With Little Women and Midsommar, Florence Pugh has had an amazing 2019 and is definitely my actress of the year with the work she does in both movies and I can't wait to see her in Black Widow next year. Her talent for depicting contrasting natures that feel natural to the characters to such a degree that the don't feel contrasting at all is an incredible gift and she deserves many awards.
If there is any central character, it has to be Jo (Saoirse Ronan), who is as energetic as Amy, but in a different way. While Amy feels like a bundle of enthusiasm that struggles to stay contained, Jo is fiercely passionate and doesn't want to be treated like a 'typical' woman at all. The problem is that she feels so determined to be an atypical women that it's actually damaging to her life.
Fortunately, Ronan is a phenomenal actress capable of making such a driven, hard-headed character so likeable that her stubbornness comes across as justified rather than a flaw - right up to the point where she admits that she is lonely because of the way she has acted in her life. Jo could've easily been an irritating character in the hands of a lesser actress, but Ronan is too good to let that happen.
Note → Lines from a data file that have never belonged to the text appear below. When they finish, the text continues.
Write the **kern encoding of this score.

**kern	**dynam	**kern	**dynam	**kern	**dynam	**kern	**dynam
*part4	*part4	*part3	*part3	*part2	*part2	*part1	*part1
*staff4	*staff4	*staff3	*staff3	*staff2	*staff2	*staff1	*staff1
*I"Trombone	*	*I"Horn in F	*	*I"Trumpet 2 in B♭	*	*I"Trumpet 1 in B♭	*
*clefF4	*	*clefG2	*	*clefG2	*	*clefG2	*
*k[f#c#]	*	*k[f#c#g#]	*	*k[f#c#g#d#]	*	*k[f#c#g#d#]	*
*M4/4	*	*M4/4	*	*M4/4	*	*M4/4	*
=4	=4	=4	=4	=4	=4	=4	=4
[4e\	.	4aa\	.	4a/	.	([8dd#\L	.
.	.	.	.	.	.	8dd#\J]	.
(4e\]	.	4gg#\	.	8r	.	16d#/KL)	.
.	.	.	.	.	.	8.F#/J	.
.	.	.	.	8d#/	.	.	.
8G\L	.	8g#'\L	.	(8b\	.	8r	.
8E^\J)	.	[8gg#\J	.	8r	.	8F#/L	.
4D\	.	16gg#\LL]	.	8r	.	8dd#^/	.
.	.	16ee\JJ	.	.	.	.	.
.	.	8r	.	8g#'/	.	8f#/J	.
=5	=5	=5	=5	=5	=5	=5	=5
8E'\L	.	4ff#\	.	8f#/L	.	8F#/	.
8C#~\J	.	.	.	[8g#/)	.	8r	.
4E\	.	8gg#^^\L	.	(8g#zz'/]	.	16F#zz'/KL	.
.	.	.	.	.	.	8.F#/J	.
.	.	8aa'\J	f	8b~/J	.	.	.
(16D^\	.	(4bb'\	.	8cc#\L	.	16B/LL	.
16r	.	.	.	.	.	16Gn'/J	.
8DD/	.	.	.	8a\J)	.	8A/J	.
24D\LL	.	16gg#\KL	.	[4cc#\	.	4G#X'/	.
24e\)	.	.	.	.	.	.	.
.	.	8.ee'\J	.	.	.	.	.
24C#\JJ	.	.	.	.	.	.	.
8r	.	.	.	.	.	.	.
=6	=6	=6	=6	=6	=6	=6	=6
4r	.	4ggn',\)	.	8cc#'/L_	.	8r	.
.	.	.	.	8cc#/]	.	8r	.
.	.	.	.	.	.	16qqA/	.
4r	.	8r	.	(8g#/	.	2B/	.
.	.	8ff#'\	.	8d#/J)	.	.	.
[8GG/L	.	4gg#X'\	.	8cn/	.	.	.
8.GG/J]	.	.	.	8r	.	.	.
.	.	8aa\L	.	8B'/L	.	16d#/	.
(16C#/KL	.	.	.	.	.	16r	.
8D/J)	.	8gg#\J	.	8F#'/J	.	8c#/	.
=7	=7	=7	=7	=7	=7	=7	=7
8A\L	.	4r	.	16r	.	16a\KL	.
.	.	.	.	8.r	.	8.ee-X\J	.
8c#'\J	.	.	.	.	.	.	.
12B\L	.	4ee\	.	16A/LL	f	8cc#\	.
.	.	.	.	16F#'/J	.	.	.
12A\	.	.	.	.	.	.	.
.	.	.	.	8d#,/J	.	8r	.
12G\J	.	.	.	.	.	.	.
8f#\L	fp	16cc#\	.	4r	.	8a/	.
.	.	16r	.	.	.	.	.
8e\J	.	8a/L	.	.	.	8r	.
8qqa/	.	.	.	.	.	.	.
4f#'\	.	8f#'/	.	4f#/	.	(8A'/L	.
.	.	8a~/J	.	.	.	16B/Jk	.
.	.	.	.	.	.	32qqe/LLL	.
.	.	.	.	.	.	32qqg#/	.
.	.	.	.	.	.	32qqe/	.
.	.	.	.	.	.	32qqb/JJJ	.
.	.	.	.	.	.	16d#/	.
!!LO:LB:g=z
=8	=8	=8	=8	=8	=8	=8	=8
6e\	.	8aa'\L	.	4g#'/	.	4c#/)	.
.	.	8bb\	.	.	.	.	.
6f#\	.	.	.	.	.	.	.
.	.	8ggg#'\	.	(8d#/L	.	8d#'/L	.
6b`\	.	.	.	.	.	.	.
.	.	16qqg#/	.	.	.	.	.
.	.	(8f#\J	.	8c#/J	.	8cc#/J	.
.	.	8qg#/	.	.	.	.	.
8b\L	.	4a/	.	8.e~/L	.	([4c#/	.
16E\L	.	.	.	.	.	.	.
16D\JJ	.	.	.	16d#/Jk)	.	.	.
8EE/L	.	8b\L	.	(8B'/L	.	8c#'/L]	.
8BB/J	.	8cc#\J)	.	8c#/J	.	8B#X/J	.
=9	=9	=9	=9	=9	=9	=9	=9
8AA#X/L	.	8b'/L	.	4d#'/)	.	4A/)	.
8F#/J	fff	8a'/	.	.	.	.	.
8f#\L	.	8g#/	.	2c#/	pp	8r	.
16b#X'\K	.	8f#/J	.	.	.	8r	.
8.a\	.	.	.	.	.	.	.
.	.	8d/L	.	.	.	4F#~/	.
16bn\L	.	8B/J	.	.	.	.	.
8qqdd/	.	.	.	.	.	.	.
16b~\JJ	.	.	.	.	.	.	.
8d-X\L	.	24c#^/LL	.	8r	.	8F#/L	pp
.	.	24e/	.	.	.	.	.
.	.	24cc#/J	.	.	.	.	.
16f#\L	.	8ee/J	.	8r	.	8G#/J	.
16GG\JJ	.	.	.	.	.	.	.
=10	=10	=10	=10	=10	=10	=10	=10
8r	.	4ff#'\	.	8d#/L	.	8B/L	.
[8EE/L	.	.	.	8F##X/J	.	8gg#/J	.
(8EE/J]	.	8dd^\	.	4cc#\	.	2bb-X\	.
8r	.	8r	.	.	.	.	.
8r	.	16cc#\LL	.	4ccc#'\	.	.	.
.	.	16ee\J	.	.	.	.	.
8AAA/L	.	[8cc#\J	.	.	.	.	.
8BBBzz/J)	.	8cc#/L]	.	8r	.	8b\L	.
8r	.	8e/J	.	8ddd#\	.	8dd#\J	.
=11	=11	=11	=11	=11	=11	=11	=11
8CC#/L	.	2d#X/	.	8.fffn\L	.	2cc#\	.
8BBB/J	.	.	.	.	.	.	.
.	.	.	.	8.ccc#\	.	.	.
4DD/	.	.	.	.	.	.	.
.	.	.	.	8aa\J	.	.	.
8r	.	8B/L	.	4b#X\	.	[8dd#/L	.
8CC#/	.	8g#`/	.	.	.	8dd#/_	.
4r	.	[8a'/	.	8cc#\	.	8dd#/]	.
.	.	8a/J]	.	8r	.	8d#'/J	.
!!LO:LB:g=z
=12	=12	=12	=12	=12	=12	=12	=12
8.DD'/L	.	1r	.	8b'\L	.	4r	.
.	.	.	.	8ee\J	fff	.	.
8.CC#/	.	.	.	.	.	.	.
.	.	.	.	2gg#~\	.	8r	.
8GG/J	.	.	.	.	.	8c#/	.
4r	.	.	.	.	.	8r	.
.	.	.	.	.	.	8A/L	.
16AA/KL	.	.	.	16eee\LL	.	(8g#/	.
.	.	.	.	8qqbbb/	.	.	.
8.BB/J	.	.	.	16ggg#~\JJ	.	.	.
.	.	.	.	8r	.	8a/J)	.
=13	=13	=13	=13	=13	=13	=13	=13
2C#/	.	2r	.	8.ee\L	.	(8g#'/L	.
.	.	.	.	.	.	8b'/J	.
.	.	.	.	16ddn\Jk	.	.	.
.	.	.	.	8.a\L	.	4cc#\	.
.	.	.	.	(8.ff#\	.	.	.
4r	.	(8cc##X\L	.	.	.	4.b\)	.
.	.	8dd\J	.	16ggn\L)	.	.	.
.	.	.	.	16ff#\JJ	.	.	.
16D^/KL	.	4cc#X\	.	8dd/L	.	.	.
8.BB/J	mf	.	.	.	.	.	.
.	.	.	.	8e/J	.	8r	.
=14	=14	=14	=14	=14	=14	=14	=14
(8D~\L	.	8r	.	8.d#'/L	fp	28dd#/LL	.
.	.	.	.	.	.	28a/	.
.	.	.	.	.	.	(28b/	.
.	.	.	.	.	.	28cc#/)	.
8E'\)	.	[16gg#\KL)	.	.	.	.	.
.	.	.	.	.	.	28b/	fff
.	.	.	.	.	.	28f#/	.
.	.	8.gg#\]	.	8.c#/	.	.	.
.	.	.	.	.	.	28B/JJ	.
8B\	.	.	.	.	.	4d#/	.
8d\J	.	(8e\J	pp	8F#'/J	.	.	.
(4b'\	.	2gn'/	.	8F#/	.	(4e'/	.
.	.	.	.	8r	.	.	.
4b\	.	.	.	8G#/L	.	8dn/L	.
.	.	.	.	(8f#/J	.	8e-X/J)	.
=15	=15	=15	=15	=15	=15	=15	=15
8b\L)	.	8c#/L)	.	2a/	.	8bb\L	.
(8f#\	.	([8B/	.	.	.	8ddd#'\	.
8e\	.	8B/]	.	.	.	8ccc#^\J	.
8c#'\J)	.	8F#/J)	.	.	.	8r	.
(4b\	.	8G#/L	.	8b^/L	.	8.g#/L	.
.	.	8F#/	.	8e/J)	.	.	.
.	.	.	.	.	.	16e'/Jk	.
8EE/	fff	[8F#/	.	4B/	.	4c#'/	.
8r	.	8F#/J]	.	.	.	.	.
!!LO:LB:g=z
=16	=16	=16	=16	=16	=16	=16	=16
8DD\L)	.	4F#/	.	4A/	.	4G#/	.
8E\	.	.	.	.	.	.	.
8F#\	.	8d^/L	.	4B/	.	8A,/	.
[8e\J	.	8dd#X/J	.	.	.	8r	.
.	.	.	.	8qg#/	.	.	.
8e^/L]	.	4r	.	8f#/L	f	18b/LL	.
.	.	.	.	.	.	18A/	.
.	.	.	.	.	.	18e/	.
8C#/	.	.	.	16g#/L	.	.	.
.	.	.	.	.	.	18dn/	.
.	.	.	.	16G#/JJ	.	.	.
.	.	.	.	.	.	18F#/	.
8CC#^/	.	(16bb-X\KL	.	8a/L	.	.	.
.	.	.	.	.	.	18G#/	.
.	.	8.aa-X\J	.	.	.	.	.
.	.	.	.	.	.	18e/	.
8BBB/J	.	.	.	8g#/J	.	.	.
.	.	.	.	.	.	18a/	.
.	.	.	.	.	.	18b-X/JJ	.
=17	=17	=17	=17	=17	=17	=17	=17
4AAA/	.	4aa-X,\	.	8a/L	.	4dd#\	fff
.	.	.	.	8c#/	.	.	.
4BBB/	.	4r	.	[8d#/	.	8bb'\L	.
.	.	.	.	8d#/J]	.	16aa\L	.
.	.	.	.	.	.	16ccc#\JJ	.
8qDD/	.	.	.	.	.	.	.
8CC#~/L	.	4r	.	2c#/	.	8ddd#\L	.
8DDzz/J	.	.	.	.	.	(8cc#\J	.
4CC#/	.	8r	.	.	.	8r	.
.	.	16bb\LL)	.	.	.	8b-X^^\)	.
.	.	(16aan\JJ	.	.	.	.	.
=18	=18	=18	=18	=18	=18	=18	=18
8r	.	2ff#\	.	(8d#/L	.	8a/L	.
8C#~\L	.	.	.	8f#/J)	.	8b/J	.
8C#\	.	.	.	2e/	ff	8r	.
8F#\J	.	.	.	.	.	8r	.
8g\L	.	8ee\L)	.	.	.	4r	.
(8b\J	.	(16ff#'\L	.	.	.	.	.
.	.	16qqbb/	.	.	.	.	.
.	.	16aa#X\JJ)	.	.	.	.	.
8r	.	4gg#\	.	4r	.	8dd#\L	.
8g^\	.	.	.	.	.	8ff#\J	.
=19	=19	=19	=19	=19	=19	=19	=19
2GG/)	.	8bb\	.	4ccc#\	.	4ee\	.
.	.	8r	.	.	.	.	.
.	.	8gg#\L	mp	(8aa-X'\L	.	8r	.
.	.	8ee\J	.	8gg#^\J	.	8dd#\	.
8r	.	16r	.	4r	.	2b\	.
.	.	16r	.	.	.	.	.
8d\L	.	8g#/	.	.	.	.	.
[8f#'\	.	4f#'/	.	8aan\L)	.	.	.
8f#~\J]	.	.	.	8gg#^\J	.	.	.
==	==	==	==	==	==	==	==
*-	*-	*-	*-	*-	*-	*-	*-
With so many characters who are so similar in their treatment of each other, yet having their own lives, especially with the jumps back and forth between various points in their lives, Little Women could've have ended up a jumbled mess, but Greta Gerwig proves just how amazing a director she is by ensuring this doesn't happen. Writing it out like that might make it sound very simple, but it really, really isn't and just goes to show how supremely talented a film-maker she is.
From a story-telling perspective, the only problem I had was when a certain character exits the movie and it's probably more on me than the movie as what happens was likely directorial intent. After this particular exit, the movie feels a little aimless for the following 5-10 minutes - which reflects how the characters are feeling, but was the only time that my immersion in the world of Little Women came close to breaking.
The only real issue I have with the movie is the score. Even then, only a part of it. Yes, Little Women is that good that I have to nit-pick like this to find a faults with it. In general, it's very much like a lot of film scores these days: the music might well enhance a scene without being anything noticeable in itself. It's just a shame it's not always like that.
In happier scenes, the score sometimes feels a little too light and lacking in genuine emotion. I have to admit that I don't know whether this is really the music not being up to scratch, or the actresses being so good at radiating pure love, joy and happiness that any composer would've struggled to come up with music to match the talent on show.
Little Women is a great, great movie that I wasn't expecting to enjoy anywhere near as much as I did. The performances of the four March sisters are so good, containing so much honest, happy emotion, that you'll wish this movie was an hour longer than it is. I simply cannot wait to see it again when it's officially released so I can spend more time with these little women.
Why a 10/10? Did you see how pathetically insignificant my nit-picking was to try and find some kind of fault with this movie? And they only stand out because of how damned good everything else is here - it's not that there's no weak performances, there's nothing less than absolute excellence on display here from start to finish.
If I'm being completely honest, Little Women isn't a movie that I would've chosen to see normally, but I'm so glad I did and have to thank my friend for convincing me to go and see it with her. If I had seen this at a later date, I would've been kicking myself for not seeing it as soon as I could, which is what I recommend everyone else should do.